ObjectiveTo explore the predictive value of CT signs of mixed ground-glass nodules in the pathological subtype and differentiation of lung adenocarcinoma. MethodsThe clinical data of 66 patients with mixed ground-glass nodules pathologically diagnosed as invasive adenocarcinoma (IAC) in the Second Department of Thoracic Surgery, the First Affiliated Hospital of Xiamen University from May to December 2021 were retrospectively analyzed, including 20 males and 46 females, aged 35-75 years. The CT findings were analyzed before operation, and the lesion profile was cut after operation to distinguish the ground-glass and solid components, and the pathological results of different positions were obtained.
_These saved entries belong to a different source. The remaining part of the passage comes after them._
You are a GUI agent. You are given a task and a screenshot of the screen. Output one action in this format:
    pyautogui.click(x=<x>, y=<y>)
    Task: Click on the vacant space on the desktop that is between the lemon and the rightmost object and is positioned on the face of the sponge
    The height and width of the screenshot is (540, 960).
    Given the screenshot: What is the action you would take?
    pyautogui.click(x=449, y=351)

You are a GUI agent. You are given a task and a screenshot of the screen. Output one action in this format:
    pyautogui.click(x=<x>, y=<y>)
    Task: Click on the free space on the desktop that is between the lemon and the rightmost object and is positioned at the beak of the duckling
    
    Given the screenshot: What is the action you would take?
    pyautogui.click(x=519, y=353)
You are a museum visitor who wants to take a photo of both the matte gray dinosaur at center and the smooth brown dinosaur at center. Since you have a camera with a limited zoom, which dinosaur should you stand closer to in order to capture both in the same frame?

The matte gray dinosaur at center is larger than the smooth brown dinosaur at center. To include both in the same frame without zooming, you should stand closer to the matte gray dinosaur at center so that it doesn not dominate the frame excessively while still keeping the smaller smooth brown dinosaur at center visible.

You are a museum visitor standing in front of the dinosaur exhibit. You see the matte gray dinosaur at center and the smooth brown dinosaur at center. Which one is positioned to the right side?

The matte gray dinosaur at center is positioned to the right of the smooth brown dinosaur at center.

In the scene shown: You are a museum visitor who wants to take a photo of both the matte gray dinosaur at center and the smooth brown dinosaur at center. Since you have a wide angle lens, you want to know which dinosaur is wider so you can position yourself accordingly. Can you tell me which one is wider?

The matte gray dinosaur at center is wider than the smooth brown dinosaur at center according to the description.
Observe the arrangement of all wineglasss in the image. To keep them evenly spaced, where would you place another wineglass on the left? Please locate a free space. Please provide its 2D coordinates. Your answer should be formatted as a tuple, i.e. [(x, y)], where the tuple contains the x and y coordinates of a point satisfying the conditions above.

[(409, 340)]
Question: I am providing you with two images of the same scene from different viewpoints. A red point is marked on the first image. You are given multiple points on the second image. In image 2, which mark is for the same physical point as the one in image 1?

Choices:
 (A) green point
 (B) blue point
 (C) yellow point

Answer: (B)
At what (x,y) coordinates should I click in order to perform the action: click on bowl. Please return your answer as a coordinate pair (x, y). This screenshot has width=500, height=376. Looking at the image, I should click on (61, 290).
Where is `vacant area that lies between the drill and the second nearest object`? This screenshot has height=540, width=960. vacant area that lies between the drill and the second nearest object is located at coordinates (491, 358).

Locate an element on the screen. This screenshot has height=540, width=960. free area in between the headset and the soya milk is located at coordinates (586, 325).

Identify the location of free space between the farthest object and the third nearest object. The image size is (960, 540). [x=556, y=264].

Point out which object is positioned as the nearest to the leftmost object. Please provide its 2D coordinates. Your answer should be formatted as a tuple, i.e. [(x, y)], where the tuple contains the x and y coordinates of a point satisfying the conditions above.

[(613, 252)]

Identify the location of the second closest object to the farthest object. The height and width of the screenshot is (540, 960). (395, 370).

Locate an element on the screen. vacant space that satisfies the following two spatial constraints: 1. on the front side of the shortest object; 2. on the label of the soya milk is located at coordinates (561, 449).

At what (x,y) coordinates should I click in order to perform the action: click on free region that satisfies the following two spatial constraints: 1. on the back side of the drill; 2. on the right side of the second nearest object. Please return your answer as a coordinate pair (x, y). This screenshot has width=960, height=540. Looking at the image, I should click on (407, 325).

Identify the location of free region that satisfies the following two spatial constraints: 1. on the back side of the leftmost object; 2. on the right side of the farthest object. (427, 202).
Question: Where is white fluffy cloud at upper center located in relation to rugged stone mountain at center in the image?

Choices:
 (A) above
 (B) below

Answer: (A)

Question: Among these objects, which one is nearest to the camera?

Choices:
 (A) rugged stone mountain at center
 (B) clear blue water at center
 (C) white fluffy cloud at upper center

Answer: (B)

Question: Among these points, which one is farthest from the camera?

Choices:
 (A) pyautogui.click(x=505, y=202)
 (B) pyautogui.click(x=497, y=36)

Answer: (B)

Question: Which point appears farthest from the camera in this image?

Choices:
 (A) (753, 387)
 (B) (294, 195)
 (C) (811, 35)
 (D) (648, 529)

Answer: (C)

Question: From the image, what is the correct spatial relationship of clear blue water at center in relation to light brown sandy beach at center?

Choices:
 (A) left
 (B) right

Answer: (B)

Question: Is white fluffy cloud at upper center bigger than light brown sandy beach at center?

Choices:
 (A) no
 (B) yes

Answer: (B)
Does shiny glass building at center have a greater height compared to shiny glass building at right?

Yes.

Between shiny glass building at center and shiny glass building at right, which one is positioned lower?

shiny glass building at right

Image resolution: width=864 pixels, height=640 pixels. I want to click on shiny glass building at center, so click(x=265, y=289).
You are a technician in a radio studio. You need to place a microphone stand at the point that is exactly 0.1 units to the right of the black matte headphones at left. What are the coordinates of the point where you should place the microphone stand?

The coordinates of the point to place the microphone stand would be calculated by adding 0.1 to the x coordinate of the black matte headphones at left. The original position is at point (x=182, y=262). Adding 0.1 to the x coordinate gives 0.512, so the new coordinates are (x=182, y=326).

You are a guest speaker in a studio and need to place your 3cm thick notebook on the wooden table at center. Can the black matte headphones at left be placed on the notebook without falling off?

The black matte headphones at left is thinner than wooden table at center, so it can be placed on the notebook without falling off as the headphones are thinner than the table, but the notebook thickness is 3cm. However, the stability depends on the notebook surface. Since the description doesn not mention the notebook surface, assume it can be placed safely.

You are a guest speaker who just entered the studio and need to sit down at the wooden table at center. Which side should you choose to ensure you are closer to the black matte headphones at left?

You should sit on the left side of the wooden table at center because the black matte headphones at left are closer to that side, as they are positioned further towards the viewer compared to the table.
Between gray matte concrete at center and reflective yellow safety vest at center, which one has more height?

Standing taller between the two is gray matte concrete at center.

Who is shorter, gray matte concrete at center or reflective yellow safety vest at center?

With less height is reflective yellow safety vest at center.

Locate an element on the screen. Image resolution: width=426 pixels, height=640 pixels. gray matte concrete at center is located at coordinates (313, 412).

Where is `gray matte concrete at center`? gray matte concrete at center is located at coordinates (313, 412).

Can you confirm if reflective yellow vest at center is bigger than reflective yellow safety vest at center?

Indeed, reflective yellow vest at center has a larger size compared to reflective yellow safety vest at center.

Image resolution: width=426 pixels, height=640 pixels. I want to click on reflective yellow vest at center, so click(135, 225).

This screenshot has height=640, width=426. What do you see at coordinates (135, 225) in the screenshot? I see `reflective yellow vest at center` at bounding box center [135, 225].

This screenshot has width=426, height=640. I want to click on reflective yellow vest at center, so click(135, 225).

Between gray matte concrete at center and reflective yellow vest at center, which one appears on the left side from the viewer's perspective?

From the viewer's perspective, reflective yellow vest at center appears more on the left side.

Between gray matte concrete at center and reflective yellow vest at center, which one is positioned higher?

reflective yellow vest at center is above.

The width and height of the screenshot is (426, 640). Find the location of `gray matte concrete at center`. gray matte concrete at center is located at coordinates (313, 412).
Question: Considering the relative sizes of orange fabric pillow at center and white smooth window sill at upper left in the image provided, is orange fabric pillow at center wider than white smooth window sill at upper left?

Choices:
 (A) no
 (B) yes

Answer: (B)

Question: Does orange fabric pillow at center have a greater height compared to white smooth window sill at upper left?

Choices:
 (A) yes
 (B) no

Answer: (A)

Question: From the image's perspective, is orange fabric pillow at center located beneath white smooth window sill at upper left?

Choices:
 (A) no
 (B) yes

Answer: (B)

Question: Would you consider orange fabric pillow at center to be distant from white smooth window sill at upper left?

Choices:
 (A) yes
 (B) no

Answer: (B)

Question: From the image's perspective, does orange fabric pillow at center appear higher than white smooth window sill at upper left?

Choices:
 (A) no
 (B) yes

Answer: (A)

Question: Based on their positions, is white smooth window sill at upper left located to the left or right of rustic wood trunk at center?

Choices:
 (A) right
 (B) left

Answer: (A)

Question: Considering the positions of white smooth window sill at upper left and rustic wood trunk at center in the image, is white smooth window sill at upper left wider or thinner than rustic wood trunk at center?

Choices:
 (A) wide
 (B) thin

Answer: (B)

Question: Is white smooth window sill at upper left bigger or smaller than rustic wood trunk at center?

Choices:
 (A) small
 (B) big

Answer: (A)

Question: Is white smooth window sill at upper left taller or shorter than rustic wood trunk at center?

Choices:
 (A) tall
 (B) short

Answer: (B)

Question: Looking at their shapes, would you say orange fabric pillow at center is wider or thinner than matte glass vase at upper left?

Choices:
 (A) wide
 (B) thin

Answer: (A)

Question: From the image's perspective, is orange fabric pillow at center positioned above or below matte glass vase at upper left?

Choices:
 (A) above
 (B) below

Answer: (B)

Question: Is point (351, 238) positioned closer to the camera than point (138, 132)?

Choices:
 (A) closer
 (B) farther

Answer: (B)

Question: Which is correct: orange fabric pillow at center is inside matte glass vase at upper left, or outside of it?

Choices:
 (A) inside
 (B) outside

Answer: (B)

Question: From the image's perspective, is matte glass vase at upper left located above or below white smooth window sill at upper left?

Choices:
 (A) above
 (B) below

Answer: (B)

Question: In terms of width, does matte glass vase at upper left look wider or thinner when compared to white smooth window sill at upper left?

According to the postoperative pathological results, the patients were divided into a low-risk group (containing adherent type and no components of micropapillary subtype and solid subtype, n=16), a medium-risk group (containing niple or acinar type and no components of micropapillary subtype and solid subtype, n=38), and a high-risk group (containing micropapillary or solid subtype, n=12). The relationships between CT features and the pathological subtype and degree of differentiation were analyzed and compared. ResultsIn 66 patients with IAC, the infiltration degree of solid components was greater than that of ground-glass components. When the solid component ratio (CTR) was≥25% (sensitivity 90.2%, specificity 64.0%, P=0.005), and the average CT value was>−283.95 HU (sensitivity 82.9%, specificity 64.0%, P=0.000), the histological grade was more inclined to medium and low differentiation. The CTR, Ki-67, average CT value and histological grade of IAC in the medium- and high-risk groups were higher than those of nodules in the low-risk group. ConclusionThe infiltration degree of solid components is higher than that of ground-glass components in IAC mixed ground-glass nodules. The pathological subtype, Ki-67 expression and histological grade of lung adenocarcinoma can be predicted according to its CT characteristics, which has important clinical significance for determining the timing of surgery.